Douglas Brinkley, a Rice University historian who wrote an award-winning book on 2005's Hurricane Katrina and has also written about Presidents Ronald Reagan, Jimmy Carter, Theodore Roosevelt and Gerald Ford, said the first rule in a disaster is to rush rescue and relief to the victims to keep the death toll down.

"While Sandy has been tragic, with the amount of rescues that have taken place and the amount of life-saving that has gone down, it has helped keep the death toll not commensurate to the damage," he said. "In Hurricane Katrina, you lost 2,000 people. And a lot of them died because nobody got to them for a week."

Not everything went perfectly. Many of Sandy's victims have complained that the power outages went on for too long, that the gas station lines were infuriating, and that temporary housing against November's cold seemed to be an afterthought.

At times, the crisis threw all three men off balance: Bloomberg reversed himself in the face of a huge backlash and canceled the New York City Marathon, Christie picked a fight with the Atlantic City mayor for sending people to city shelters instead of evacuating them, and Cuomo's attacks on utilities thudded when he took on the Long Island Power Authority, a state utility over which he has some control.

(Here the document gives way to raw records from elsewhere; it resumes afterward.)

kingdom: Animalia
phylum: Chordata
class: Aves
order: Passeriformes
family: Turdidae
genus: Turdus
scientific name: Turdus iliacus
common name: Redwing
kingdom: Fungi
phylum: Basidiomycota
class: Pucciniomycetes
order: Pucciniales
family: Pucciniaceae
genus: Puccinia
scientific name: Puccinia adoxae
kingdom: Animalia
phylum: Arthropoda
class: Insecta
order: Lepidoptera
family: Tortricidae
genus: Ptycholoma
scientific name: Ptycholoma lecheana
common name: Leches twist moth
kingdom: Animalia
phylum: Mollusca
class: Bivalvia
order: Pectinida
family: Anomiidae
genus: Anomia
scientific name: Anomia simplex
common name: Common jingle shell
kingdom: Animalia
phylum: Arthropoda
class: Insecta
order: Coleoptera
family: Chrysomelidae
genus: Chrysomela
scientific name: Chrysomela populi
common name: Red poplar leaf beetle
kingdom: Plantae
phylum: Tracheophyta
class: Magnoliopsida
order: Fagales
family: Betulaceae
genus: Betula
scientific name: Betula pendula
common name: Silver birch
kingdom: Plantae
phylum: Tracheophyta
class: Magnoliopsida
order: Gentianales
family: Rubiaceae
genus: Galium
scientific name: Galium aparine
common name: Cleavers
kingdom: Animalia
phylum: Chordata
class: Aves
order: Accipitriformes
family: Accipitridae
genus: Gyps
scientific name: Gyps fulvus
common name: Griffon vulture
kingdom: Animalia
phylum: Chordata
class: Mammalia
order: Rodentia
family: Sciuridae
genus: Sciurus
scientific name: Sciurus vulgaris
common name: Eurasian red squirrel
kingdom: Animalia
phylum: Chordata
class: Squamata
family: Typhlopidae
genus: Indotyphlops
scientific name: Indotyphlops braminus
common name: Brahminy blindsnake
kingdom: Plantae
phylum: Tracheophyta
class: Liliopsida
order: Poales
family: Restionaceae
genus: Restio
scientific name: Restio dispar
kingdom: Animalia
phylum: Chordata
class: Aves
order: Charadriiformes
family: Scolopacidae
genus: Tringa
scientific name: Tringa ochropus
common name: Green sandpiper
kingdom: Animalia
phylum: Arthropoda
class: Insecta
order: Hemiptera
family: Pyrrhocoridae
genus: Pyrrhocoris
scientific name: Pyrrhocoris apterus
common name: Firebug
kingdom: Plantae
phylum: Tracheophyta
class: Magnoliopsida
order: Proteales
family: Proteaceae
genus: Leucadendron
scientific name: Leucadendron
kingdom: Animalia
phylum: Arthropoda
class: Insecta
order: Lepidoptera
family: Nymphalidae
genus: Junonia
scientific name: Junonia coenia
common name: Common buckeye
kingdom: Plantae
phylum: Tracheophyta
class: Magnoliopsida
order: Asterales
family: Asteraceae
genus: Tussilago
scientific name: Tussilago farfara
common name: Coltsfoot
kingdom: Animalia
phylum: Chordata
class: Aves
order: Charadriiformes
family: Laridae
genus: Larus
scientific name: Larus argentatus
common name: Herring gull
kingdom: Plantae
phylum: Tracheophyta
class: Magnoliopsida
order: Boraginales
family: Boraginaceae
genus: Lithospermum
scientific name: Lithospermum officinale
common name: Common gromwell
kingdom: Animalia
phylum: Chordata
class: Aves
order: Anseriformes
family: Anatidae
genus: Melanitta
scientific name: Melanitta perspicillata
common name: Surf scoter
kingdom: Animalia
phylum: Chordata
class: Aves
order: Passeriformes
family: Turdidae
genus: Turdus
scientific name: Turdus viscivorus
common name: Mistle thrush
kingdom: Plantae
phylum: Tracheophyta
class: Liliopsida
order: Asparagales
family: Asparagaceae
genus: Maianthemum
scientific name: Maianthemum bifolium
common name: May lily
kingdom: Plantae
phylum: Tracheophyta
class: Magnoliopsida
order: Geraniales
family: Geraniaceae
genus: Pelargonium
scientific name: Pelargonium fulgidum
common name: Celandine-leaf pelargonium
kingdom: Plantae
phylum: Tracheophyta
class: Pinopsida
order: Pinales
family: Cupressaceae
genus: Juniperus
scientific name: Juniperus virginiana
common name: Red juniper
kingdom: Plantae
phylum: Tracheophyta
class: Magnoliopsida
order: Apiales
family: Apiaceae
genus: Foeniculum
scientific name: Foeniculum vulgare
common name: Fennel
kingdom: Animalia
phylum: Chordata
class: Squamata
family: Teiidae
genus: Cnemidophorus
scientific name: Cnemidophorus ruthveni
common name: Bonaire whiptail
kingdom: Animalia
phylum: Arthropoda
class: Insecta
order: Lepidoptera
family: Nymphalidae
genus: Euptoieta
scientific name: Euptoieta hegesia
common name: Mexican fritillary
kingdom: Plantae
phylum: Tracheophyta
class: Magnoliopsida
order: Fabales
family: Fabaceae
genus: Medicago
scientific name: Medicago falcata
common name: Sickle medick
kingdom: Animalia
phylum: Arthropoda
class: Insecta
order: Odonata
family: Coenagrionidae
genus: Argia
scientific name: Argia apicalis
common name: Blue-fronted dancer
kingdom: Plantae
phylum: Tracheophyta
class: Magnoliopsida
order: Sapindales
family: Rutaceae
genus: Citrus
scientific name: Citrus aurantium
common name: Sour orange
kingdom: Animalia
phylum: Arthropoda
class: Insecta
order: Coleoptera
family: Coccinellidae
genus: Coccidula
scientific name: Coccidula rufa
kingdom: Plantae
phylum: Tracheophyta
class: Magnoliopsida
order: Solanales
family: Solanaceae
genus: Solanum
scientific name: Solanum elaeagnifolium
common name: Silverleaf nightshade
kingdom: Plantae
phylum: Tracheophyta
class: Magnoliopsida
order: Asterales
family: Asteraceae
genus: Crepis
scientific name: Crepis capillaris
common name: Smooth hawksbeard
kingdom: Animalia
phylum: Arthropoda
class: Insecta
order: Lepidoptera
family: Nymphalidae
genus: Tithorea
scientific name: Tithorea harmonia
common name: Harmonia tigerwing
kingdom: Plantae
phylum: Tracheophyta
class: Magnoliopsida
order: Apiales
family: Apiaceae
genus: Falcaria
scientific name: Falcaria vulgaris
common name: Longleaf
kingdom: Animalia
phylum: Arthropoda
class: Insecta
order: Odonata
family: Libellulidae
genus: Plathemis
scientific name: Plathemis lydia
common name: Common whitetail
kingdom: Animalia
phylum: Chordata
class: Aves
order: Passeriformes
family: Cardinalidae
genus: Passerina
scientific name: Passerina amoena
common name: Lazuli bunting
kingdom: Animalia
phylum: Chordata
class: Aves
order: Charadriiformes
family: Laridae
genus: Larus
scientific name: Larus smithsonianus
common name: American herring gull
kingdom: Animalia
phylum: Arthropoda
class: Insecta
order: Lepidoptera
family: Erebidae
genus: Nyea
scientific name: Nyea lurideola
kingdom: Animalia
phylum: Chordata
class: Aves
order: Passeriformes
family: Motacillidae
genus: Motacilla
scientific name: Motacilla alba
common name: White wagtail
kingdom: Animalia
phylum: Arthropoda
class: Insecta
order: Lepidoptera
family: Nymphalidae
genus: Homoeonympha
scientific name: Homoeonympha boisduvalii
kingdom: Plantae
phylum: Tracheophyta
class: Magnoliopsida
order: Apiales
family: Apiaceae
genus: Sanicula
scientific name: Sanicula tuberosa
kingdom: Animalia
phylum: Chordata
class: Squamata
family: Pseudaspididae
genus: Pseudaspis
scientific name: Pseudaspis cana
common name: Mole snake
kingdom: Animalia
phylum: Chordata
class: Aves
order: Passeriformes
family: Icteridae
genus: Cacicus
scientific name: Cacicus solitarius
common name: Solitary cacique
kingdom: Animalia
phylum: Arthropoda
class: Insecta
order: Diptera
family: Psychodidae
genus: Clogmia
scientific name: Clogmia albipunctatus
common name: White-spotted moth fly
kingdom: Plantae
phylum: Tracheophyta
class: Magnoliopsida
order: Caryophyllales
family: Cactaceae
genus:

Christie provided the defining moment for a country torn by gridlock and partisanship, boarding a helicopter with President Barack Obama for a tour of the battered Jersey shore.View profiles and information for RadioShack Cycling here. On the first full day after Sandy, six days before the presidential election, the Republican Christie talked up Obama like an old bowling buddy.

When Rush Limbaugh and other conservatives branded him a traitor to the GOP, the brash and sometimes bullying Christie took a politics-be-damned stance: "They haven't been to New Jersey. Come see the destruction. Come see the loss."

"Not being a Christie voter and not particularly appreciating a lot of what he's done as governor, you have to give the guy an A-plus," said Doug Muzzio, political science professor at New York City's Baruch College. "He was totally engaged, and he was engaged in a way that Bloomberg certainly wasn't and even Cuomo wasn't, and that was in a very visceral way. He not only managed,Some SAXO BANK Cycling produces a contemporary look employing subtly cinched hips in addition thinner phrases over the course of. but he led.Based on the original extreme weather canada goose chilliwack parka, younger generations can enjoy the same iconic warmth."